# [Work request]
Print the entries once more, unchanged.
■ ■ ■ ■
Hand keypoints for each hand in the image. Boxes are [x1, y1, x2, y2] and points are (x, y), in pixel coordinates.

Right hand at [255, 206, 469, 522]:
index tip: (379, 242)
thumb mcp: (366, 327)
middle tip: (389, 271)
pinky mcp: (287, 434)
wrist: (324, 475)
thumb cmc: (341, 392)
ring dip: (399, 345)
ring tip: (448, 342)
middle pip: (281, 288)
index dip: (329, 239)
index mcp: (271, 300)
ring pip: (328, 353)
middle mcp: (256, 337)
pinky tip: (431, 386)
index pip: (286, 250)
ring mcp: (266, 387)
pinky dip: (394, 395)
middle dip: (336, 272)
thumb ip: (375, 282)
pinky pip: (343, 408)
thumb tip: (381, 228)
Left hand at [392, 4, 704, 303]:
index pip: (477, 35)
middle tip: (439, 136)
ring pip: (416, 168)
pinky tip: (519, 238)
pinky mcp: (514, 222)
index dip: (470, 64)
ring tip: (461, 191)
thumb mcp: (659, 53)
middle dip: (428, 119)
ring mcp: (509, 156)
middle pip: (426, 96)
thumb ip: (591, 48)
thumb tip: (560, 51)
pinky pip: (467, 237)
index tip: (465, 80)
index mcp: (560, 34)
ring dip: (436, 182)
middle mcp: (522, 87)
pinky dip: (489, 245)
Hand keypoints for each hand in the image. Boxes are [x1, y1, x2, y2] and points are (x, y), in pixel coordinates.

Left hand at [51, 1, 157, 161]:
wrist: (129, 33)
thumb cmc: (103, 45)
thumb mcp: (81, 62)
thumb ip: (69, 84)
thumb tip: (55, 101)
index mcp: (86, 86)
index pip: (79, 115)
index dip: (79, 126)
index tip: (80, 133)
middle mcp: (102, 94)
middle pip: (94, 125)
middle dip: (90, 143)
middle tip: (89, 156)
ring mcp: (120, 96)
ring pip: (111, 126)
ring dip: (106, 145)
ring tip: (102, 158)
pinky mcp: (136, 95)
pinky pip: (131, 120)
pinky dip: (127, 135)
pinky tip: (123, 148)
■ ■ ■ ■
# [Response to the task]
Hand keypoints for each hand in the image. Boxes are [x1, y1, x2, y2] and points are (x, y), in pixel coordinates.

Right hand at [255, 206, 469, 522]:
index tip: (379, 242)
thumb mcp: (366, 327)
middle tip: (389, 271)
pinky mcp: (287, 434)
wrist: (324, 475)
thumb cmc: (341, 392)
ring dip: (399, 345)
ring tip: (448, 342)
middle pip: (281, 288)
index dip: (329, 239)
index mcp: (271, 300)
ring pip: (328, 353)
middle mcp: (256, 337)
pinky tip: (431, 386)
index pip: (286, 250)
ring mcp: (266, 387)
pinky dip: (394, 395)
middle dip: (336, 272)
thumb ip: (375, 282)
pinky pip: (343, 408)
thumb tip: (381, 228)
Left hand at [392, 4, 704, 303]:
index pip: (477, 35)
middle tip: (439, 136)
ring pip: (416, 168)
pinky tip: (519, 238)
pinky mcp: (514, 222)
index dip: (470, 64)
ring tip: (461, 191)
thumb mcp: (659, 53)
middle dip: (428, 119)
ring mcp: (509, 156)
middle pip: (426, 96)
thumb ip: (591, 48)
thumb tip: (560, 51)
pinky pip: (467, 237)
index tip: (465, 80)
index mcp: (560, 34)
ring dip: (436, 182)
middle mcp: (522, 87)
pinky dip: (489, 245)
Hand keypoints for each hand in the image. Boxes are [x1, y1, x2, y2] and points are (x, y), in pixel coordinates.

Left hand at [51, 1, 157, 161]:
wrist: (129, 33)
thumb cmc: (103, 45)
thumb mcp: (81, 62)
thumb ip: (69, 84)
thumb tip: (55, 101)
index mcp: (86, 86)
index pip: (79, 115)
index dip: (79, 126)
index tip: (80, 133)
middle mcp: (102, 94)
middle pip: (94, 125)
middle dip: (90, 143)
middle tip: (89, 156)
ring mcp: (120, 96)
ring pip: (111, 126)
ring dip: (106, 145)
ring tip: (102, 158)
pinky mcp: (136, 95)
pinky pip: (131, 120)
pinky dip: (127, 135)
pinky tip: (123, 148)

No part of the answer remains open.